§ SÉRIE D'EXERCICES
[A] D'après le texte sur Amilcar Cabral, quelle part du territoire le PAIGC contrôlait-il au début de 1968 ?
[B] Recopiez fidèlement le passage du texte sur Amilcar Cabral allant de « A lire aussi » jusqu'à « son importance territoriale. » inclus.

§ TEXTE DE LECTURE

%%

A lire aussi : Guinée-Bissau : un narco Etat ?

Amilcar Cabral est devenu mondialement célèbre lors de la conférence de solidarité des peuples d’Asie, d’Afrique et d’Amérique latine (OSPAAL) à La Havane en janvier 1966. Fidel Castro l’y a traité en invité d’honneur et en effet, il y tranchait par la sobriété et la rigueur de ses prises de position avec la plupart des participants de la conférence. Cabral comprenait la logique stérile du colonialisme portugais attaché à un passé glorieux où celui-ci régnait sur les mers au XVIe siècle. Conserver l’intégrité territoriale de cette grandeur déchue justifiait la dictature de Salazar suivie par celle de Caetano. Il fallait tenir jusqu’à ce que les guerres coloniales épuisent le Portugal, et la Guinée-Bissau, avec sa lutte la plus conséquente du continent africain, y jouait un rôle très au-dessus de son importance territoriale.

Une activité diplomatique mondiale

Au début de 1968, le PAIGC contrôlait les deux tiers du territoire avec sa propre administration, ses magasins du peuple, ses dispensaires, ses organisations de jeunesse, ses écoles, et avait appliqué des réformes, comme l’interdiction du mariage forcé. Cette même année, le Portugal dépêcha en Guinée-Bissau son meilleur général, Spinola, qui s’était illustré en Angola. Celui-ci mit en place une stratégie offensive disposant d’un appui aérien, notamment en hélicoptères. Le PAIGC réussit à tenir bon, mais fut bloqué. Cabral doubla sa lutte militaire d’une intense activité diplomatique. Il témoigna devant la Commission des droits de l’homme à l’ONU. En 1969, au Soudan, à Khartoum, il tint une conférence de solidarité avec les peuples des colonies portugaises. Les Portugais continuaient de contrôler une large partie des populations, notamment les islamisés, mais aussi les régions mandjaques du nord-ouest et bien sûr les villes. Cabral donna, aux États-Unis, une importante conférence à Syracuse sur la culture nationale (1970), témoigna la même année devant les Nations unies et à Washington, enfin, devant la Commission des affaires étrangères et le Congrès. il ouvrit également à Rome une conférence de solidarité avec les peuples des colonies portugaises où se trouvaient présents les représentants de 64 pays. À l’issue de celle-ci, il fut reçu par le pape Paul VI.

%%

§ DONNÉES À ANALYSER
%%

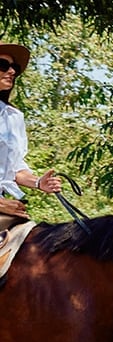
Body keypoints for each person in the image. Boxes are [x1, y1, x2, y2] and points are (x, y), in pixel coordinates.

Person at [0, 42, 64, 230]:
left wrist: (38, 182)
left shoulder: (13, 117)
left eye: (14, 67)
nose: (12, 71)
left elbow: (14, 168)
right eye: (3, 65)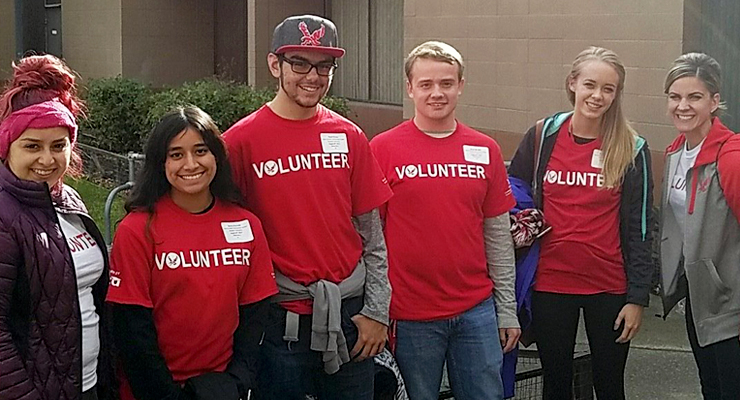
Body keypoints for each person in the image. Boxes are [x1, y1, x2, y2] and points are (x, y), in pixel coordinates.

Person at [222, 14, 393, 400]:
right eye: (299, 63)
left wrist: (377, 312)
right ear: (274, 65)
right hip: (280, 324)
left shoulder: (349, 136)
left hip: (352, 319)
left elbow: (372, 235)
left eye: (324, 65)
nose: (312, 76)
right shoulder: (239, 142)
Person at [369, 41, 519, 400]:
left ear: (461, 85)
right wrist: (375, 308)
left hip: (477, 311)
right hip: (410, 315)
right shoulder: (382, 148)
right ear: (410, 88)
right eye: (426, 84)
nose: (437, 93)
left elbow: (497, 235)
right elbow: (371, 239)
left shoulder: (486, 150)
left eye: (446, 83)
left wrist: (507, 309)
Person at [508, 47, 654, 400]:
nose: (597, 95)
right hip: (551, 285)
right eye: (590, 84)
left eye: (608, 88)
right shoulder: (543, 135)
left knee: (608, 385)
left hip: (609, 287)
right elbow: (513, 188)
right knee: (556, 384)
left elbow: (642, 228)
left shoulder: (632, 147)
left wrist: (637, 298)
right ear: (572, 83)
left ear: (617, 94)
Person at [106, 106, 277, 400]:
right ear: (160, 162)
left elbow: (255, 314)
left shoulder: (246, 225)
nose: (190, 163)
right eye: (176, 154)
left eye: (200, 151)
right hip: (154, 389)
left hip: (222, 388)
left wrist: (236, 381)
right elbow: (132, 330)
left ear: (216, 156)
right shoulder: (137, 229)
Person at [0, 54, 115, 400]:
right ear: (7, 147)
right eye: (32, 146)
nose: (47, 160)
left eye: (58, 146)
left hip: (87, 382)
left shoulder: (69, 200)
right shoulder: (5, 216)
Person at [659, 52, 740, 399]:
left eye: (694, 97)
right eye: (675, 97)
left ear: (715, 101)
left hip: (731, 304)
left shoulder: (731, 157)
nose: (683, 106)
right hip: (699, 298)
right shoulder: (675, 152)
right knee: (711, 387)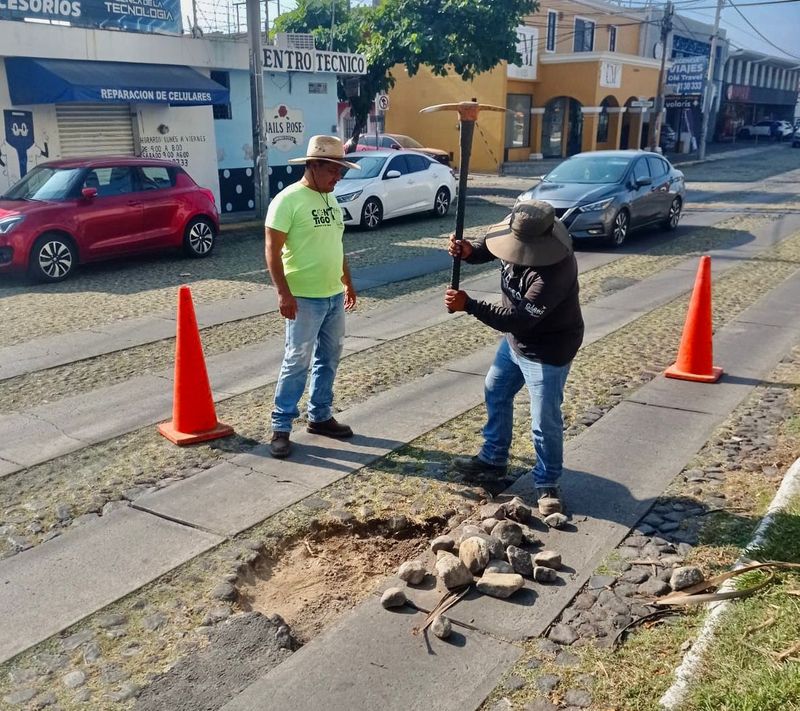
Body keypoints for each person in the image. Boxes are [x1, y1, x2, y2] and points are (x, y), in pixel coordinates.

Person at [444, 200, 584, 515]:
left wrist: (469, 305)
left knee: (544, 420)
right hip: (515, 344)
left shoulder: (555, 271)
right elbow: (489, 248)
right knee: (496, 390)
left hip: (548, 350)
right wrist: (469, 252)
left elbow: (517, 319)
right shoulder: (516, 236)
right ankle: (493, 459)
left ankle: (547, 482)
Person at [264, 135, 360, 458]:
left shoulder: (331, 200)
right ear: (313, 166)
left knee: (329, 358)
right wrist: (283, 293)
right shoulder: (287, 201)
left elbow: (337, 245)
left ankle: (320, 416)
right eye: (333, 170)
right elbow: (272, 250)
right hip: (303, 297)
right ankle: (281, 426)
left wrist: (347, 281)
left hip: (332, 295)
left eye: (341, 171)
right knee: (297, 361)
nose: (338, 177)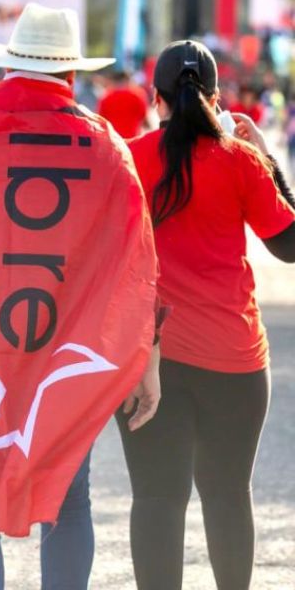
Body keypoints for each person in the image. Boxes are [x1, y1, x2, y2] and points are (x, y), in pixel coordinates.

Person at [0, 3, 161, 589]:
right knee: (67, 499)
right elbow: (135, 262)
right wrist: (143, 358)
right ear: (71, 76)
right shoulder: (105, 145)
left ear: (9, 68)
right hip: (67, 356)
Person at [119, 40, 295, 590]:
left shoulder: (131, 158)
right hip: (236, 362)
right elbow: (290, 246)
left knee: (156, 499)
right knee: (226, 496)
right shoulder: (241, 160)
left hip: (150, 358)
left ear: (156, 98)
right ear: (219, 99)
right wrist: (266, 156)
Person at [97, 68, 151, 139]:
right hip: (133, 140)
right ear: (128, 80)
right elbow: (144, 119)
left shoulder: (106, 96)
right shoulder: (138, 94)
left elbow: (100, 121)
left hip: (114, 141)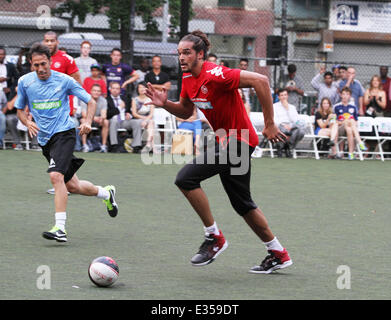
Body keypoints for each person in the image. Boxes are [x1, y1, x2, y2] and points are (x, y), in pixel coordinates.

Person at [145, 30, 292, 274]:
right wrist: (165, 104)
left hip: (240, 140)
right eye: (179, 53)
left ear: (200, 54)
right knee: (242, 204)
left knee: (186, 178)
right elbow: (184, 110)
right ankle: (278, 253)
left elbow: (261, 81)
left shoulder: (216, 73)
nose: (181, 57)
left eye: (187, 52)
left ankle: (214, 237)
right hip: (228, 142)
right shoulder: (188, 80)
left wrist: (269, 123)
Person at [14, 43, 118, 242]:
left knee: (55, 176)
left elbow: (91, 101)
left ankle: (60, 228)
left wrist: (87, 120)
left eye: (44, 64)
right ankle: (106, 194)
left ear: (50, 61)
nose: (41, 69)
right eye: (36, 65)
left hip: (64, 133)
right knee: (73, 186)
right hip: (46, 140)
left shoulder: (64, 81)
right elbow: (20, 109)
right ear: (31, 64)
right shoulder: (25, 82)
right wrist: (27, 122)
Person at [106, 81, 143, 153]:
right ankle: (114, 145)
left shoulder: (125, 98)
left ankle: (136, 146)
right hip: (113, 120)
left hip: (124, 121)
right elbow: (108, 114)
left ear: (120, 90)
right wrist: (119, 108)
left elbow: (129, 110)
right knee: (114, 121)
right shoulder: (107, 99)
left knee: (137, 122)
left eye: (117, 88)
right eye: (113, 88)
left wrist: (129, 114)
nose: (115, 90)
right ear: (110, 89)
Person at [334, 87, 367, 160]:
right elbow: (335, 121)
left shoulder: (353, 107)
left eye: (347, 94)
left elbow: (356, 121)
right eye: (343, 94)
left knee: (349, 128)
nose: (345, 96)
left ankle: (350, 153)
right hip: (340, 128)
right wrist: (344, 121)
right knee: (349, 121)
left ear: (350, 96)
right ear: (341, 95)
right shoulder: (337, 107)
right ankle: (360, 142)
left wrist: (349, 122)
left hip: (349, 128)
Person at [273, 88, 305, 158]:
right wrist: (283, 125)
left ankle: (288, 146)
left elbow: (296, 120)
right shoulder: (274, 106)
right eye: (282, 95)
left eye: (285, 95)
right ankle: (281, 147)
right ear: (279, 97)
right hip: (280, 126)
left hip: (291, 126)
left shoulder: (292, 107)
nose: (284, 97)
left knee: (301, 131)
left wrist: (287, 109)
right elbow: (274, 119)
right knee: (283, 130)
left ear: (287, 96)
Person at [80, 84, 109, 153]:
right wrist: (93, 118)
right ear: (91, 91)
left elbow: (104, 114)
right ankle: (84, 145)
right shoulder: (85, 99)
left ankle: (103, 146)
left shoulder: (103, 100)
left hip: (98, 120)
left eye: (98, 91)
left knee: (106, 122)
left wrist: (101, 118)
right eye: (94, 90)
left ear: (100, 93)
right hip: (87, 119)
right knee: (83, 121)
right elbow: (84, 114)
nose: (96, 92)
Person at [131, 82, 155, 154]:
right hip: (138, 119)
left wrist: (146, 120)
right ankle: (149, 145)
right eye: (139, 87)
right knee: (151, 123)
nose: (141, 89)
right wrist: (144, 119)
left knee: (151, 122)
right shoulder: (134, 100)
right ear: (137, 89)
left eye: (143, 87)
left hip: (148, 119)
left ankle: (148, 144)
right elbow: (134, 114)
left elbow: (151, 114)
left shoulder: (150, 99)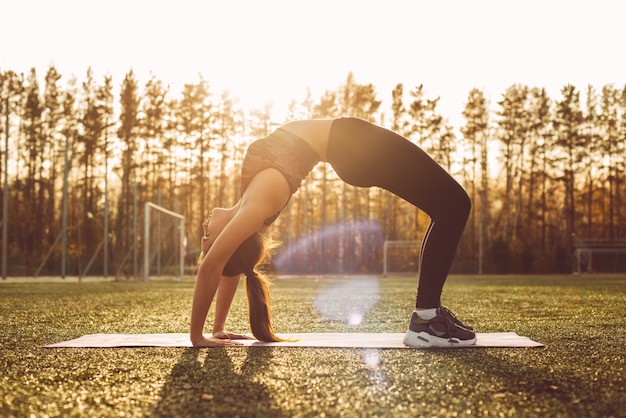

%%

§ RÉPONSES FOURNIES
[A] Les deux tiers du territoire.

[B]
A lire aussi : Guinée-Bissau : un narco Etat ?

Amilcar Cabral est devenu mondialement célèbre lors de la conférence de solidarité des peuples d’Asie, d’Afrique et d’Amérique latine (OSPAAL) à La Havane en janvier 1966. Fidel Castro l’y a traité en invité d’honneur et en effet, il y tranchait par la sobriété et la rigueur de ses prises de position avec la plupart des participants de la conférence. Cabral comprenait la logique stérile du colonialisme portugais attaché à un passé glorieux où celui-ci régnait sur les mers au XVIe siècle. Conserver l’intégrité territoriale de cette grandeur déchue justifiait la dictature de Salazar suivie par celle de Caetano. Il fallait tenir jusqu’à ce que les guerres coloniales épuisent le Portugal, et la Guinée-Bissau, avec sa lutte la plus conséquente du continent africain, y jouait un rôle très au-dessus de son importance territoriale.